Hikari adds her own part in person
But I think that I’m not really sure I’d agree with what the Vice-principal says. From what I see, the fact of having a teacher that’s so close to the girls is more likely to let them gain confidence in themselves and help them engender those relationships with the other teachers, instead of the other way around. Maybe it’s more of a western idea, but teachers who take that individual interest in their students, whether it be for just a few students or for all of them, but still meeting them individually, seem to be the ones that are remembered, the ones that are thought of as inspirations. Yes, you want young people growing up to learn a sense of independence and responsibility. But if you just throw them to the wolves, as it were, it can be the breeding ground for their insecurities and lead to a bad place. Is it likely that Hikari would become a brooding emo vampire kid? No, certainly not. But what if Yuki hadn’t had someone that she felt just a little less uncomfortable talking to? How much deeper into her own worries would she have gotten, perhaps reinforcing thought patterns that would make it much tougher for her to express herself? I think that it’s good to have teens grow up to be good adults, and responsible people. But I don’t think that the way to do it is necessarily to limit their contact with agreeable adults.

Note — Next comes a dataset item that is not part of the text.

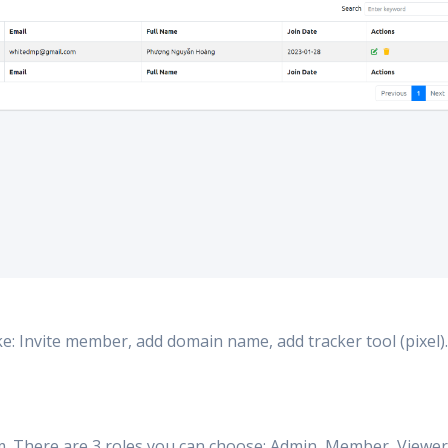
ke: Invite member, add domain name, add tracker tool (pixel)..
em. There are 3 roles you can choose: Admin, Member, Viewer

And someone finally cheers up
I love the little things the show does. Things like reminding us about Hikari’s differences like being able to identify him from a quarter-mile away. Things like having Tetsuo start the video on his phone in portrait mode, switch to landscape, and then have the video switch. Things like when Sakie was talking to Ugaki a few episodes ago, have her fidgeting with the bear while on the phone. Or when Kyouko is first talking to Tetsuo, the way her arms are moving while he’s holding her head. When you start learning a little bit about the production process in anime, it becomes clear that every bit of movement costs money. So you end up with a lot of cuts that are static shots, that are pans over unmoving things, a lot of background people standing still. Everyone does it, because it’s the cumulative cost of those little things that eat into your margin of both money and time. Which is why it’s great to see these little “extra” movements in this show. The things that take the animation out of the uncanny valley and into our hearts, that humanize the characters, that help show their anxiety, their excitement, their impatience. It’s not big and flashy. It’s small and probably unnoticed by a lot of people who “watch” these shows in the background while they’re playing a video game or cooking dinner, who don’t give it their full attention, who skip through or play at double speed because “Well, we’re reading it anyway, right?” But that’s what gives these shows the connection to me, the love and care that they put into the production that comes through as their love of the work, and comes to us as characters we love.